# GSD questions.



## ShepherdHeaven (Feb 12, 2010)

So I am new to the hole GSD breed but have always read alot about them. I have had my 3 year old for about 1 week now and have a couple questions. Lately she has been pacing the permeter of the yard. I had to block a few spots where she found she could escape into the 3 acre field next door. She cant get out since its all blocked off but still I want her to understand that the back yard is only where she is allowed to go without me being with her. since she still is going back to the original spot to try and get through it. Also how long will it take her to have confidence back. Every time i go to do somthing or pick somthing up she will go into a submissive state and trott away. Eventually coming back to me and see what i was doing or just to say hi. Also she doesnt play fetch that well. She will run after the toy but sniff it and then come right back to me or just do a half circle and find somthing else to do. On a high note she is awsome with my 2 kids that are 2 and 6months old. Any advice would be awsome. Thanks a ton. 

ShepherdHeaven


----------



## SunCzarina (Nov 24, 2000)

Some of them like to explore... is she going for walks, getting enough exercise? 

Some shepherds don't like to play ball. One of my friends has a rescue male who only plays with stuffed animals inside. When he's outside, the only thing he likes to do is play with scraps of hose she's tied in a tree. Odd go figure but that's his thing...


----------



## W.Oliver (Aug 26, 2007)

Allow yourself time to bond. GSDs are aloof, and if she has no drive for toys right now, then find a high value food treat....sliced hot dog. When you're with her, your voice should be soft and sound like a seven year old girl. Your general approach should be low rather than high, in that your slow hand should come from below her head rather than from above. Whenever she approachs you, offer a slice of hot dog and a calming voice in that littlegirl tone, even if you're a 250lb man.

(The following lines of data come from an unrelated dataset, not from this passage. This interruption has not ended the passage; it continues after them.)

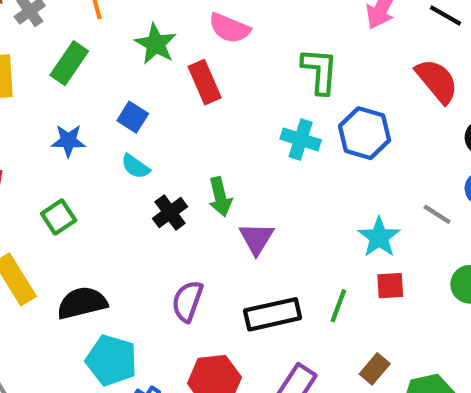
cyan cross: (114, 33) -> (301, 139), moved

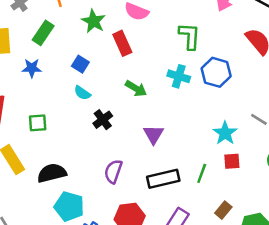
blue star: (68, 141) -> (32, 68), moved
green arrow: (220, 197) -> (136, 88), moved, turned -45
green square: (59, 217) -> (38, 123), turned 30

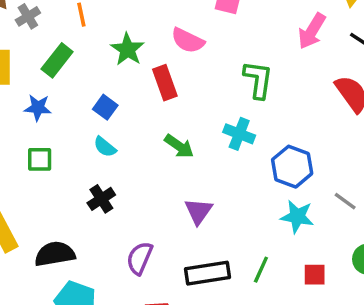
blue hexagon: (216, 72) -> (292, 167), moved
black cross: (103, 120) -> (101, 199), moved
green square: (38, 123) -> (40, 159), moved
cyan star: (225, 133) -> (297, 217), turned -30
red square: (232, 161) -> (315, 275), moved

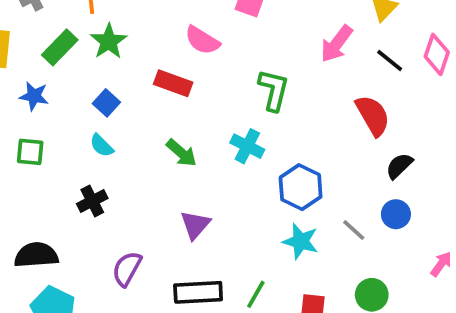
green star: (127, 49) -> (109, 41), moved
red rectangle: (165, 83) -> (173, 83), turned -56

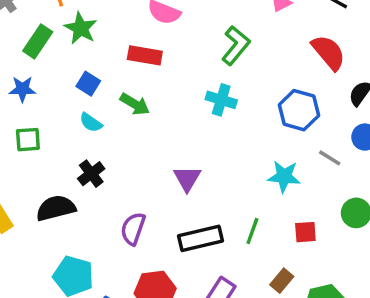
green L-shape: (274, 90) -> (236, 45), turned 36
green arrow: (181, 153) -> (135, 104), moved
blue hexagon: (301, 187) -> (299, 110), moved
black semicircle: (36, 255) -> (56, 208), moved

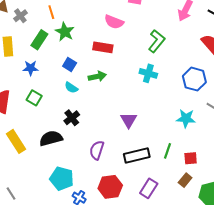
green arrow: (135, 104) -> (97, 76), turned -42
green square: (28, 140) -> (34, 98), turned 35
red square: (305, 232) -> (191, 158), moved

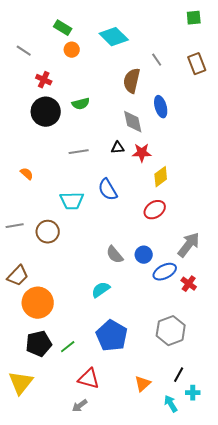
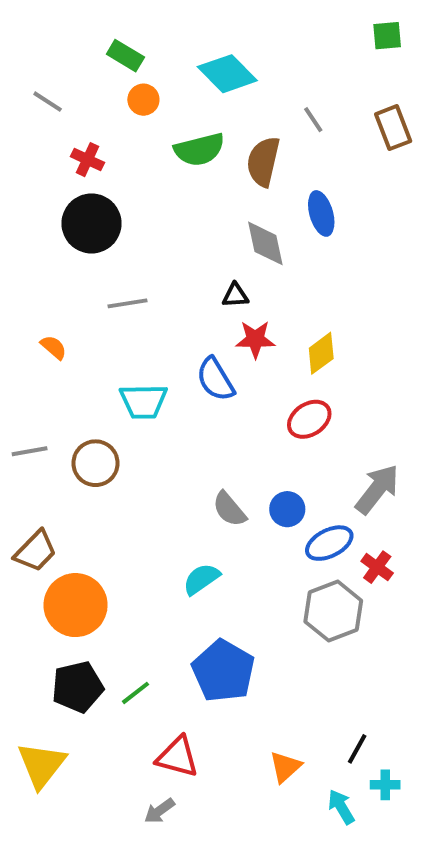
green semicircle: (81, 104) -> (199, 150), moved, size x1.4
gray line: (79, 152) -> (127, 303), moved
red star: (142, 153) -> (255, 339), moved
gray hexagon: (171, 331) -> (333, 611), moved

Read/research how to develop a recall.....after you have developed a bond. Time is your friend...don't rush.


----------



## HeidiW (Apr 9, 2009)

Great advise from the others, it will take time and patience. She maybe a little afraid to play but don't give up get her a ball and she will eventually learn to play. I had a kennel dog for two weeks and he had no clue what a ball was very sad, I just kept playing with the ball in front of him and he eventually showed interest and started playing. It was wonderful.


----------